When the healing was complete, his hands were deformed and his fingers were not very flexible, and his hair had turned white from all the pain and anguish.

He came out of the long ordeal with hands that were imperfect but worked well enough.  His penmanship was impeccable.  But he didn't have fingerprints anymore.

I remember sometimes he would come home from work and his hands would be bleeding.  The skin just wouldn't toughen up and would easily tear open. I never heard him complain about it. And he attempted to hide his injuries from nosy little children like me.

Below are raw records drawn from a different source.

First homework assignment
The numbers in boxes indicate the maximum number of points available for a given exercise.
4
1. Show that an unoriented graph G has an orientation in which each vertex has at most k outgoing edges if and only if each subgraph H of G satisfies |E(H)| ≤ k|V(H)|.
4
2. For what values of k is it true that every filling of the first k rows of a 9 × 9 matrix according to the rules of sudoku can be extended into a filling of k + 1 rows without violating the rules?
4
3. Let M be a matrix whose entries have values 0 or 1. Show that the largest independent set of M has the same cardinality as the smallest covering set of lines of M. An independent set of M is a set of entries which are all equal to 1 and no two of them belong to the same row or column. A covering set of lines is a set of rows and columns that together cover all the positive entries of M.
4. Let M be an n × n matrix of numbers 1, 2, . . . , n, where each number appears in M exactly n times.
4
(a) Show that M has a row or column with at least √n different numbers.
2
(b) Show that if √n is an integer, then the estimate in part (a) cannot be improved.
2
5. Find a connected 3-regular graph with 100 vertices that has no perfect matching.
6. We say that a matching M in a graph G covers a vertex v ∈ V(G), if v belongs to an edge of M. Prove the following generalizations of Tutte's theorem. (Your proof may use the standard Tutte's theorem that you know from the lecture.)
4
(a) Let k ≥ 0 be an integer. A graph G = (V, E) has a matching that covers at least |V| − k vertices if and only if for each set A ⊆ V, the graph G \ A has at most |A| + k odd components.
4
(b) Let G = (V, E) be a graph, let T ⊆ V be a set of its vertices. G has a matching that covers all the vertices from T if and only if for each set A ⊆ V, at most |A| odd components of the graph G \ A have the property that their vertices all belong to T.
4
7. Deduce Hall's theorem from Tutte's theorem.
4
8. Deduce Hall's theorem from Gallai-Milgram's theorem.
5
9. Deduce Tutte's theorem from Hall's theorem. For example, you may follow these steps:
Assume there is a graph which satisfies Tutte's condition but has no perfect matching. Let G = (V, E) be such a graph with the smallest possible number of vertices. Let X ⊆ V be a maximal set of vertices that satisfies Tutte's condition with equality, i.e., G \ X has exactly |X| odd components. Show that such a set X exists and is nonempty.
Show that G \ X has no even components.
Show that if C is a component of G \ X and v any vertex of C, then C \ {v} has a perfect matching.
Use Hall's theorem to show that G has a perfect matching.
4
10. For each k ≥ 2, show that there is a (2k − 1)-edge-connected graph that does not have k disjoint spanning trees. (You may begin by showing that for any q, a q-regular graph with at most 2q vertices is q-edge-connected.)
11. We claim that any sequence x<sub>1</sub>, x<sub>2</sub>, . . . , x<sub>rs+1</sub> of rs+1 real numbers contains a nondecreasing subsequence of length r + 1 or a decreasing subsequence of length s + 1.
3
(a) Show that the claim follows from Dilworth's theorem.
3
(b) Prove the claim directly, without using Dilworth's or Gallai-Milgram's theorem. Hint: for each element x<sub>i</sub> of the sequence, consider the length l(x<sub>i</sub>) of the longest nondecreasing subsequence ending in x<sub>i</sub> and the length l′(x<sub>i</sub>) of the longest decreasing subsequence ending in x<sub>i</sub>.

He would just wrap them up in clean rags, sit down in his La-Z-Boy, and pour himself a nice big drink to help him deal with the pain.

His hands never kept him from doing what he loved to do on his days off-puttering around in his garage, making things with wood, and jigsaws, and drill presses and the like.  He was very good with those hands.  He could fix anything around the house that needed fixing.  He could lay tile, put up wood paneling,  and make new wooden frames to screen every window in his house.

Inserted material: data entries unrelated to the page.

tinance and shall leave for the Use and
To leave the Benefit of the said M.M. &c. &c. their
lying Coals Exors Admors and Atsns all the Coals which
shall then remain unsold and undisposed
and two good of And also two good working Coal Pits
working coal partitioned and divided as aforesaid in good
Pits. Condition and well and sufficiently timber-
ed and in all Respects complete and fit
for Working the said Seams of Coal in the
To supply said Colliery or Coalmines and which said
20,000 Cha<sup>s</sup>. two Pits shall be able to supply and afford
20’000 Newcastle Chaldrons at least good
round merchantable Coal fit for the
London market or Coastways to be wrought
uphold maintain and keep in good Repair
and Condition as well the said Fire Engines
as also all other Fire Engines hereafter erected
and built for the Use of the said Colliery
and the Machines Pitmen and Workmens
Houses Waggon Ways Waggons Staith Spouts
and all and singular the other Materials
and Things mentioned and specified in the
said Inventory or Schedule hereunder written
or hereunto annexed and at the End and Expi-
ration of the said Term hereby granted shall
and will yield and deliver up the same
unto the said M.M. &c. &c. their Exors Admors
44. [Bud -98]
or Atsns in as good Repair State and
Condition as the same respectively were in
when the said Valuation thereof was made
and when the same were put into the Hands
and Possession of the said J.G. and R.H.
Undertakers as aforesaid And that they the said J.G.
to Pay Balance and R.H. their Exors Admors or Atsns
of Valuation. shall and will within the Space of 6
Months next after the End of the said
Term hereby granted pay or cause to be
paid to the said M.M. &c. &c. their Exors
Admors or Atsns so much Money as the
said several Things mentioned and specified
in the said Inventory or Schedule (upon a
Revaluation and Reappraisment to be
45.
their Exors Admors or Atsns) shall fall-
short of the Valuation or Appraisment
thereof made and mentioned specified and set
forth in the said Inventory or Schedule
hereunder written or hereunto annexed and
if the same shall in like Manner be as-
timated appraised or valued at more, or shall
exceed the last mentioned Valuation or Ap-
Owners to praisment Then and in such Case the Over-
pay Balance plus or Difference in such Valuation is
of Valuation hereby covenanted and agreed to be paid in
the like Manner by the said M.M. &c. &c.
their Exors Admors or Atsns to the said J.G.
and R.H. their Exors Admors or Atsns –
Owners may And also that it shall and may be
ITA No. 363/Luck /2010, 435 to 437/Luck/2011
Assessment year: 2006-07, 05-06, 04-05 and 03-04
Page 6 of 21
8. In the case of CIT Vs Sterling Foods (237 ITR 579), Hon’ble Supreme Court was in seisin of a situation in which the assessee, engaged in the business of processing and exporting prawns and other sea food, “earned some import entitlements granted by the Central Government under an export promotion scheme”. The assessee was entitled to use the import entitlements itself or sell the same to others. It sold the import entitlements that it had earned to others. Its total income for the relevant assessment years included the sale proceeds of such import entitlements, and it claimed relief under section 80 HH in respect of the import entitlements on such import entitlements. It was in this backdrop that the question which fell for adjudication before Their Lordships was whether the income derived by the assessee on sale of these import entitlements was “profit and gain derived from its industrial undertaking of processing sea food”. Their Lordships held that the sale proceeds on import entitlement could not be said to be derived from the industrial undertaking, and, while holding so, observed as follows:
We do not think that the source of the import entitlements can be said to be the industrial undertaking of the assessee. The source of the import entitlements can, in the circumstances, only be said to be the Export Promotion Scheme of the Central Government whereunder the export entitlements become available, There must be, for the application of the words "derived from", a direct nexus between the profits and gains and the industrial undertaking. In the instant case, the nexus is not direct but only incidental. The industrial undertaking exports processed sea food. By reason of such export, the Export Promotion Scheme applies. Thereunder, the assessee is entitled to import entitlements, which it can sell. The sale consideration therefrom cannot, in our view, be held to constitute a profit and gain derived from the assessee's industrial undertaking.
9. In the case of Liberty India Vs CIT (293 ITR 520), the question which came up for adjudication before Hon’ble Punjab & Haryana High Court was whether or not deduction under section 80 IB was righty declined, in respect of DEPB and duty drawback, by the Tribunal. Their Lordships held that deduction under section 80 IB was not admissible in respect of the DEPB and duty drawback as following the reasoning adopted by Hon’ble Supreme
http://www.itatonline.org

Here is Dad in 1968.  It is his birthday, and we surprised him with a homemade birthday cake with lit candles.  He always got the same things on his birthday--some new bottles of Old Crow, some cans of cherry scented pipe tobacco, and a big can of Planters Fancy nuts.  He turned 55 years old in this photo, and there he was still taking care of babies in diapers. And he only had three more birthdays left in his short life.  He was a man of very few words.  And you surely did not want to get him angry at you.  But he was always dependable.  He supported all 9 of us kids. And it didn't matter to him whether we shared bloodlines or not. He was our Dad.